In Hertfordshire, Hermits With Haircuts Hardly Ever Happen

The Age

Monday January 27, 2003

TIM HARRIS

One of the peculiarities of humans is how they feel about loners.

Hermits excite curiosity, sometimes to the point where their status becomes technically questionable. So it was with the Hermit of Hertfordshire, James Lucas.

James led an active social life, but he maintained his hermitic credentials by doing a first-rate job of not getting out much.
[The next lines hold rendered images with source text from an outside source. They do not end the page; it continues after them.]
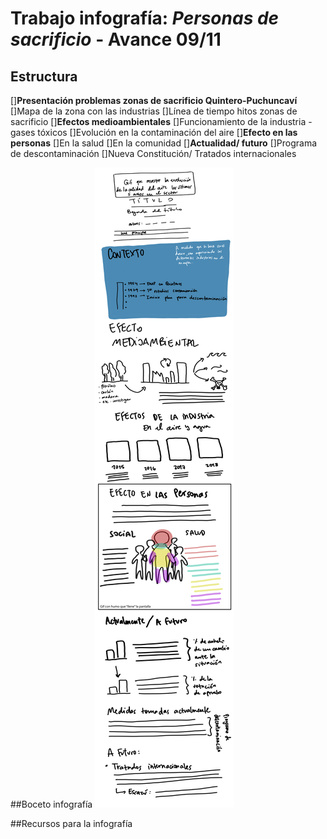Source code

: # Trabajo infografía: *Personas de sacrificio* - Avance 09/11

## Estructura

[]**Presentación problemas zonas de sacrificio Quintero-Puchuncaví**
[]Mapa de la zona con las industrias
[]Línea de tiempo hitos zonas de sacrificio
[]**Efectos medioambientales**
[]Funcionamiento de la industria - gases tóxicos
[]Evolución en la contaminación del aire 
[]**Efecto en las personas**
[]En la salud
[]En la comunidad
[]**Actualidad/ futuro**
[]Programa de descontaminación
[]Nueva Constitución/ Tratados internacionales

##Boceto infografía 
![Mockup infografía digital](https://raw.githubusercontent.com/Personas-de-sacrificio/clas-2/main/pa%CC%81gina-total.png)

##Recursos para la infografía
James was the model of a pampered, 19th-century child. Born in 1813 to comfortably well-off parents, in what is now the New Town of Stevenage, he was his mother's darling. He was indulged to such an extent that, if he felt like staying in bed for days at a time, his dear Mama would let him do so without a qualm.

The records left of the young James paint a picture of an insufferable child. He would keep his eyes closed on the world when out driving with his sisters, and took the air carrying a green parasol, followed by a manservant.

Despite his cosseted childhood, James was intelligent and well-read. He was normal enough to fall in love with a local beauty, but the romance failed. Thereafter, he concentrated on caring for his mother.

Mama had, after all, devoted herself to her son when he was a boy, so, in a way, it was reasonable that James should spend his time attending to her in her declining years. That he was still doing so at the age of 36 is slightly unusual, but trivial in the light of what happened next.

Popular psychology would categorise James as having ``mother issues". They were so deep-seated that, when Mrs Lucas died in 1849, her son seems to have lost the plot completely. Unable to bear the thought of being without her, the 19th-century prototype of Hitchcock's Norman Bates subjected her to a backyard embalming job and kept her at home for three months.

The remains were decently interred after police intervention, and James' career as a hermit began. He retreated to the kitchen, where he lived for 25 years.

James was quite zealous about the austerity of his new calling. He lived without furniture, and slept on a bed of ashes from the fire he kept burning. In the best hermit tradition, he dispensed with washing and haircuts, and avoided clothing as well. He dressed in nothing but a blanket fastened with a skewer, although he added a touch of refinement by using a bit of broken glass as a monocle.

James lived on a diet of bread, eggs, herrings, cheese and gin. He kept sherry on hand for refined visitors, and he received a steady stream of them, as the Hermit of Hertfordshire became something of a celebrity.

Gawpers were discouraged, but he was happy to pass the time through the barred kitchen window with scholars and tramps. Charles Dickens paid a visit, and for some reason portrayed him as an ``obscure nuisance". It is difficult to see just how a man who shut himself in his kitchen could constitute a nuisance. The indigent who called on him certainly didn't think so, as they usually went away with money in their pockets and gin in their bellies.

James' financial charity was dispensed in coins, which were supplied by a monthly standing order with his bankers. He refused to accept paper money, and did not recognise Queen Victoria and her government as legitimate, believing in the Jacobite cause even though it ceased to have any political importance after 1745.

This - as well as living in an empty kitchen and handing out gin to tramps - attracted the attention of the Commissioners of Lunacy. James was examined in 1851, but found to be ``of the most acute intelligence". He was allowed to live on in the kitchen, dispensing gin and charity, until his death from apoplexy in 1879.

By then, 17 cartloads of ash had accumulated in his hermitage.